Ghost Kernel

Few days ago, a fellow programmer contacted me and revealed a project he has started:

MeetixOS - an operating system derived from the Ghost OS. It extends the kernel with some features and adds various applications.

https://github.com/MarcoCicognani/MeetiX-OS-Project

It is nice to see what's possible with the kernel already and what the Marco was able to build on top of it. Great work!

I'm very interested to see which way this project will go and how we can collaborate together.

Keep it up!

Sources version 0.5.6 are now in the GitHub repository! You can download the current demo file on the download page.

Made some improvements to the kernel and fixed a few minor issues in the libc and libapi. Improved how command line arguments are passed when loading binaries. Previously, the initialization routine running before the user's main function had to parse the arguments - now they are already parsed by gosh (the new Ghost shell) and provided bite-sized to the executable.

Most time was spent finishing the new terminal (that now responds well to escape sequences) and then starting a port of GNU bash. It depends on quite some POSIX/Unix functions that I had to implement/still have to implement to get it running. It compiles well now and tells me its version, but there is still some stuff to do.

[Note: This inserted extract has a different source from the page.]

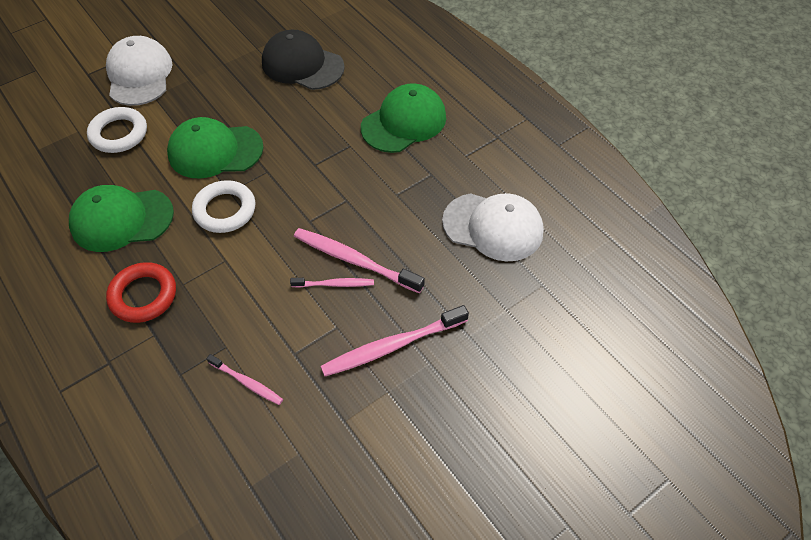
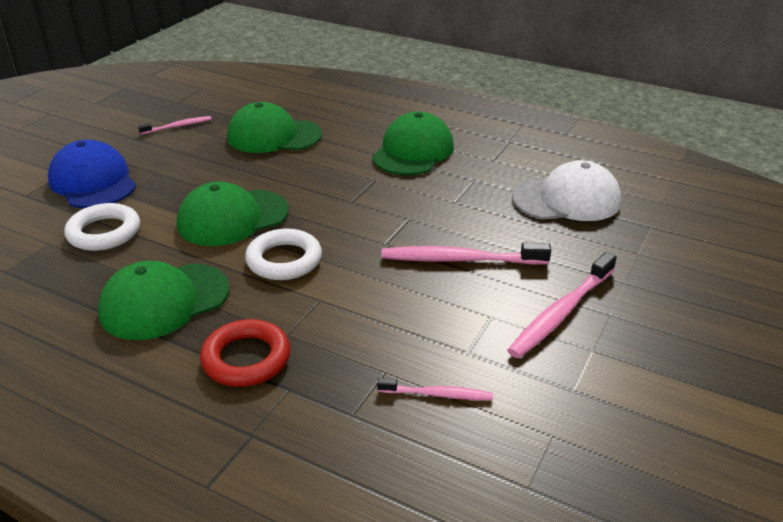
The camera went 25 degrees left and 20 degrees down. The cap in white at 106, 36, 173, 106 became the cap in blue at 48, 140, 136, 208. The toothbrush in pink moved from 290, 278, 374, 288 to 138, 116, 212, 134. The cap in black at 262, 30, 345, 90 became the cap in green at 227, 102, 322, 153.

Last but not least, I added a fancy boot screen to make it look a little nicer when starting up ;-)

Happy new year to all of you! :)

I rewrote the terminal driver so that it now uses VT100 for output. With this it is now possible that applications can control their terminal window by sending escaped commands.

This also allowed me to finally separate the shell implementation from the terminal itself (it was basically a "built-in shell" before). The shell is now found in gosh - the Ghost shell. This shell is still work-in-progress but will soon be enriched with various features.

What you see in the screenshot is a little demo - I ported the Duktape JavaScript interpreter and made it run a script. I'm thinking about using this as a replacement for what bash/sh usually do, but this is just an idea for now.

After debugging for many hours, I finally got the canvas implementation to work nicely. It is now possible to perform drawing on a free canvas from any application. This is implemented using shared memory between applications and the window server.

The new canvas implementation finally allowed me to add a GUI mode for the terminal!

Here's a little video of it in action. It's still a bit laggy though :o)

The latest commit includes a canvas implementation and the first steps for an actual desktop.

A canvas component is needed to allow applications to freely draw on a buffer in memory, which is usually only done by window server. The use case for this canvas is for example drawing a task-bar from within the desktop application or providing a space to draw images from client-side. It will also be the basis for other user-drawn components.

Unlike other UI components, the content of a canvas is entirely rendered by the component creator instead of the server. The implementation for this is done with a combination of shared memory and messaging. The client requests creation of a canvas component just as with any other component, and the window server notifies the client with events when the buffer has been allocated.

The most challenging issue with a shared memory buffer is avoiding the client application to cause faulty memory accesses when the buffer needs to be resized (i.e. after relayouting). This is now solved by simply retaining the previous buffer until the client application sends an acknowledge message to the window server. This consumes more memory until the buffer is acknowledged but improves stability. A nice little discussion on this topic was led in the OSDev forums.